The US government agreed to investigate claims of unfair trade in stainless steel from China, three days after it imposed tariffs on the Asian nation for shipments of other types of metal.
US companies including AK Steel Holding Corp last month accused Chinese producers of unfairly subsidizing the metal’s production and selling it in the US at as much as 77 percent below its fair value, the US Department of Commerce said in an e-mailed statement on Friday.
The US International Trade Commission is to make a preliminary determination by March 28 of whether imports of the metal — valued at US$301.7 million dollars last year — have injured the domestic industry, according to the statement.
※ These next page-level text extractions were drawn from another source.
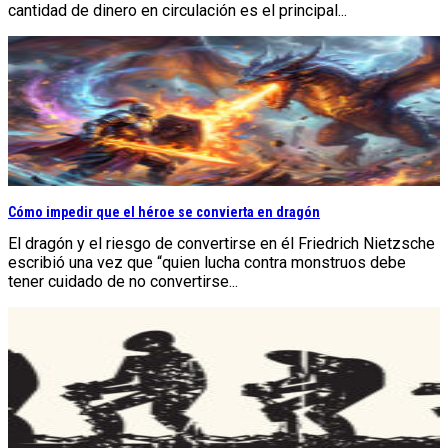
cantidad de dinero en circulación es el principal...
Cómo impedir que el héroe se convierta en dragón
El dragón y el riesgo de convertirse en él Friedrich Nietzsche
escribió una vez que “quien lucha contra monstruos debe
tener cuidado de no convertirse...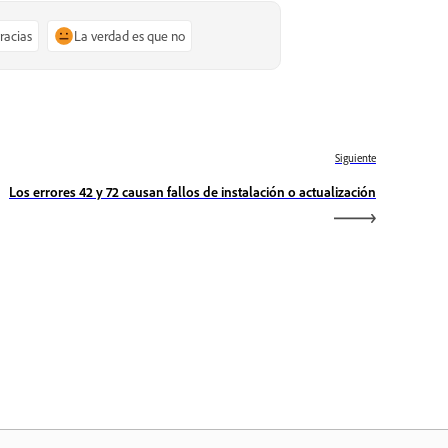
gracias
La verdad es que no
Siguiente
Los errores 42 y 72 causan fallos de instalación o actualización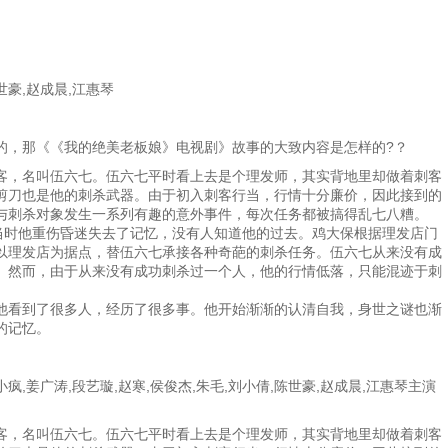
世豪,赵成晨,江惠琴
的，那《《我的绝美老板娘》电视剧》故事的大致内容是怎样的?？
，名叫伍六七。伍六七平时看上去是个理发师，其实背地里却做着刺客
剪刀也是他的刺杀武器。由于初入刺客行当，行情十分廉价，因此接到的
与刺杀对象发生一系列有趣的意外事件，每次任务都被搞得乱七八糟。
时他重伤昏迷失去了记忆，没有人知道他的过去。鸡大保根据理发店门
以理发店为据点，替伍六七承接各种奇葩的刺杀任务。伍六七从来没有成
。然而，由于从来没有成功刺杀过一个人，他的行情低落，只能混迹于刺
看到了很多人，经历了很多事。他开始渐渐的认清自我，身世之谜也渐
的记忆。
姜广涛,段艺璇,赵寒,侯俊杰,朱毛,刘小倩,陈世豪,赵成晨,江惠琴主演
，名叫伍六七。伍六七平时看上去是个理发师，其实背地里却做着刺客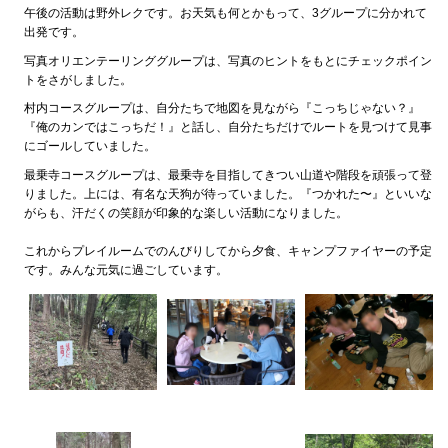
午後の活動は野外レクです。お天気も何とかもって、3グループに分かれて
出発です。
写真オリエンテーリンググループは、写真のヒントをもとにチェックポイン
トをさがしました。
村内コースグループは、自分たちで地図を見ながら『こっちじゃない？』
『俺のカンではこっちだ！』と話し、自分たちだけでルートを見つけて見事
にゴールしていました。
最乗寺コースグループは、最乗寺を目指してきつい山道や階段を頑張って登
りました。上には、有名な天狗が待っていました。『つかれた〜』といいな
がらも、汗だくの笑顔が印象的な楽しい活動になりました。
これからプレイルームでのんびりしてから夕食、キャンプファイヤーの予定
です。みんな元気に過ごしています。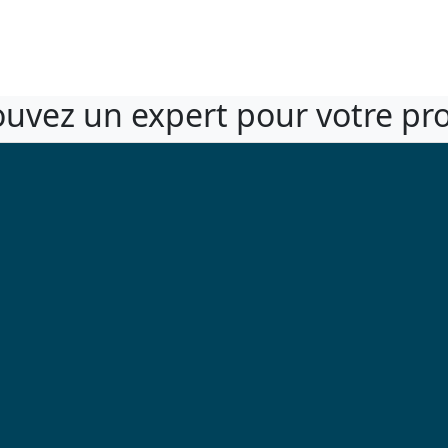
ouvez un expert pour votre pro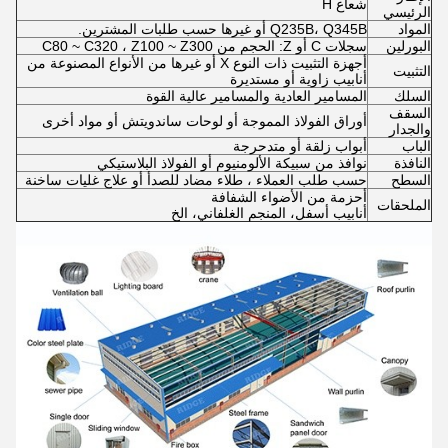
شعاع H
الرئيسي
المواد
Q235B، Q345B أو غيرها حسب طلبات المشترين.
البورلين
سجلات C أو Z: الحجم من C80 ~ C320 ، Z100 ~ Z300
أجهزة التثبيت ذات النوع X أو غيرها من الأنواع المصنوعة من
التثبيت
أنابيب زاوية أو مستديرة
السلك
المسامير العادية والمسامير عالية القوة
السقف
أوراق الفولاذ المموجة أو لوحات ساندويتش أو مواد أخرى
والجدار
الباب
أبواب زلقة أو متدحرجة
النافذة
نوافذ من سبيكة الألومنيوم أو الفولاذ البلاستيكي
السطح
حسب طلب العملاء ، طلاء مضاد للصدأ أو علاج غليات ساخنة
أحزمة من الأضواء الشفافة
الملحقات
أنابيب أسفل، المنجم الغلفاني، الخ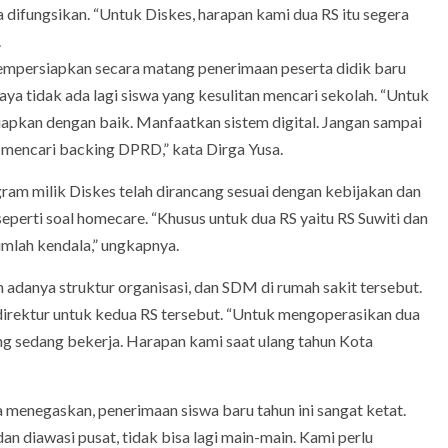
a difungsikan. “Untuk Diskes, harapan kami dua RS itu segera
.
mpersiapkan secara matang penerimaan peserta didik baru
a tidak ada lagi siswa yang kesulitan mencari sekolah. “Untuk
iapkan dengan baik. Manfaatkan sistem digital. Jangan sampai
an mencari backing DPRD,” kata Dirga Yusa.
gram milik Diskes telah dirancang sesuai dengan kebijakan dan
seperti soal homecare. “Khusus untuk dua RS yaitu RS Suwiti dan
umlah kendala,” ungkapnya.
 adanya struktur organisasi, dan SDM di rumah sakit tersebut.
irektur untuk kedua RS tersebut. “Untuk mengoperasikan dua
ng sedang bekerja. Harapan kami saat ulang tahun Kota
menegaskan, penerimaan siswa baru tahun ini sangat ketat.
an diawasi pusat, tidak bisa lagi main-main. Kami perlu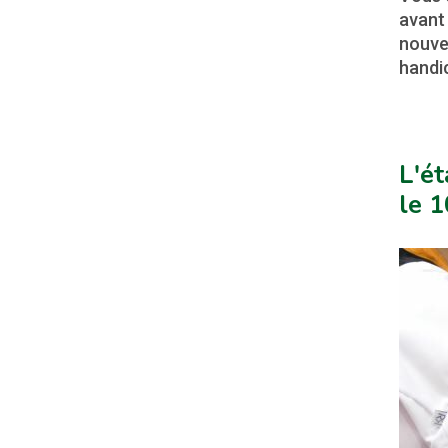
avant
nouvea
handi
L'ét
le 1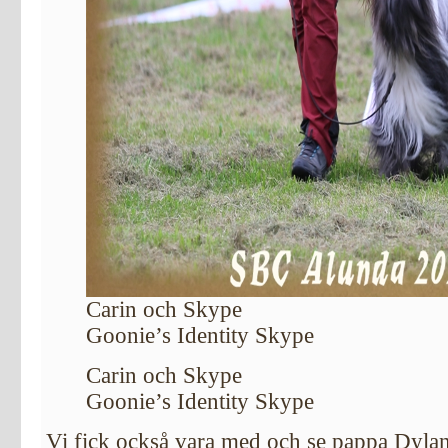
Carin och Skype
Goonie’s Identity Skype
Carin och Skype
Goonie’s Identity Skype
Vi fick också vara med och se pappa Dyla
The case is the fourth that US steel producers have filed since June last year accusing foreign steelmakers of trade infractions. On Tuesday, the Department of Commerce announced tariffs of 266 percent on imports of cold-rolled steel from China and 39 percent on shipments from Brazil, among seven countries subject to anti-dumping penalties.
In December last year, the government found that China, India, Italy and South Korea had dumped corrosion-resistant steel in the US and levied taxes of 256 percent on imports from China. Other duties ranged from 3 percent to 9 percent.
Regulators had previously determined that hot-rolled, cold-rolled and corrosion-resistant steel from China and other trading partners had been unlawfully subsidized.